- EXERCISE AIM
An acceptable answer repeats exactly the line containing "if (pre) q <= 1'b1;" and all lines that follow it in the listing below, and it includes no pictures.

- - - - - - -

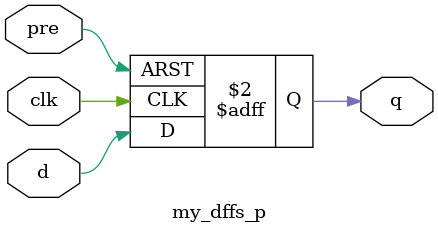
<source format=v>
module my_dffs_p (
    input d,
    clk,
    pre,
    output reg q
);
  always @(posedge clk or posedge pre)
    if (pre) q <= 1'b1;
    else q <= d;
endmodule
</source>
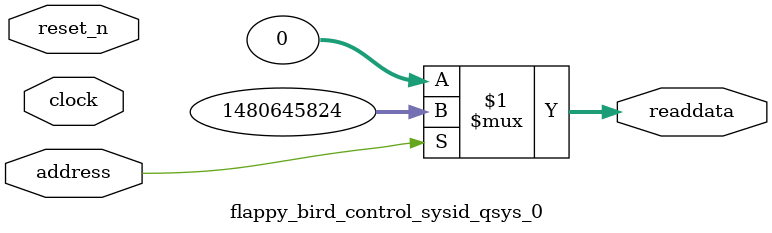
<source format=v>

`timescale 1ns / 1ps
// synthesis translate_on

// turn off superfluous verilog processor warnings 
// altera message_level Level1 
// altera message_off 10034 10035 10036 10037 10230 10240 10030 

module flappy_bird_control_sysid_qsys_0 (
               // inputs:
                address,
                clock,
                reset_n,

               // outputs:
                readdata
             )
;

  output  [ 31: 0] readdata;
  input            address;
  input            clock;
  input            reset_n;

  wire    [ 31: 0] readdata;
  //control_slave, which is an e_avalon_slave
  assign readdata = address ? 1480645824 : 0;

endmodule




</source>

- - - - - - -

- ANSWER TO THE EXERCISE
    if (pre) q <= 1'b1;
    else q <= d;
endmodule
</source>
<source format=v>

`timescale 1ns / 1ps
// synthesis translate_on

// turn off superfluous verilog processor warnings 
// altera message_level Level1 
// altera message_off 10034 10035 10036 10037 10230 10240 10030 

module flappy_bird_control_sysid_qsys_0 (
               // inputs:
                address,
                clock,
                reset_n,

               // outputs:
                readdata
             )
;

  output  [ 31: 0] readdata;
  input            address;
  input            clock;
  input            reset_n;

  wire    [ 31: 0] readdata;
  //control_slave, which is an e_avalon_slave
  assign readdata = address ? 1480645824 : 0;

endmodule




</source>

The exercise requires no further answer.